- _Source data_:
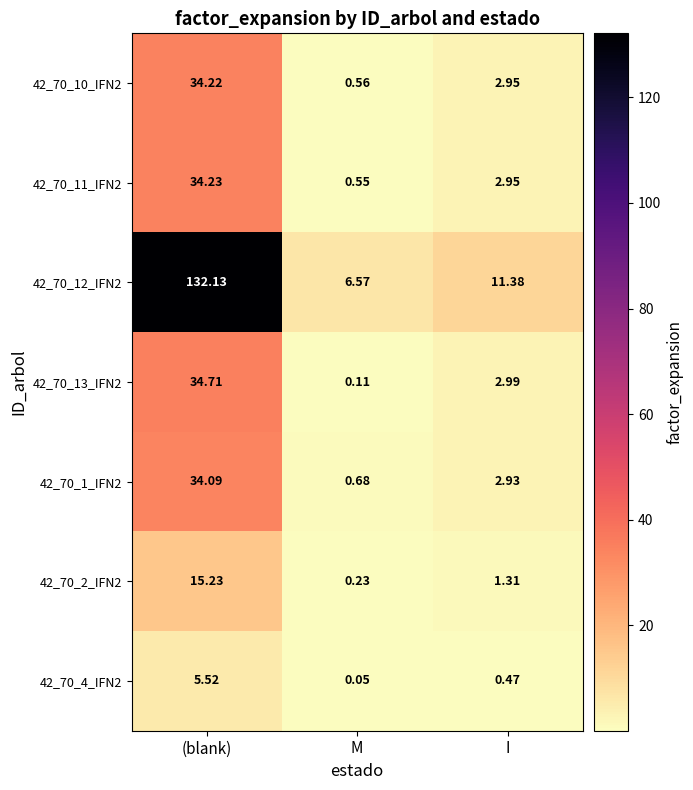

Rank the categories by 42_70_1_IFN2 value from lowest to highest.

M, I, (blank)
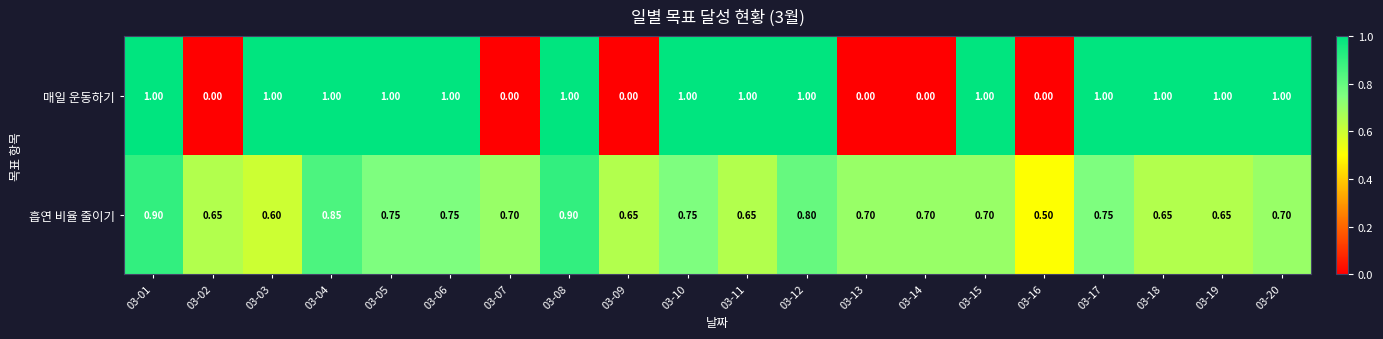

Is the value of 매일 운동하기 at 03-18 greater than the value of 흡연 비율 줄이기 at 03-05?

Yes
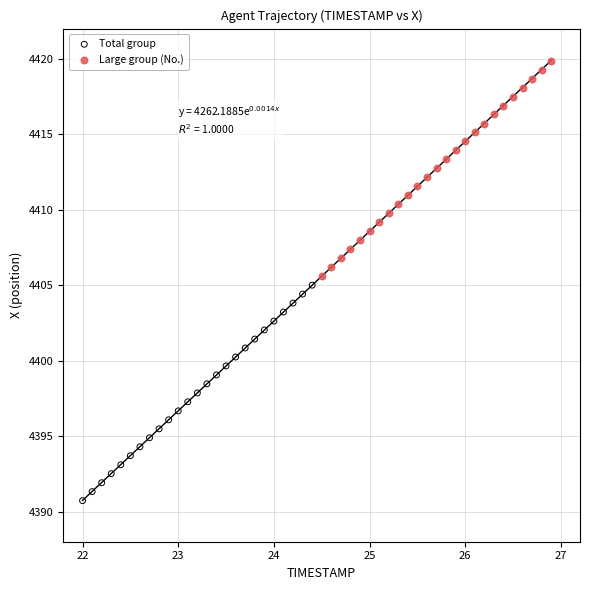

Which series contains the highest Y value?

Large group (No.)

- _What you are asked to do_:
Repeat the data above word for word, leaving out the pictures.

- _Answer for this exercise_:
Rank the categories by 42_70_1_IFN2 value from lowest to highest.

M, I, (blank)

Is the value of 매일 운동하기 at 03-18 greater than the value of 흡연 비율 줄이기 at 03-05?

Yes

Which series contains the highest Y value?

Large group (No.)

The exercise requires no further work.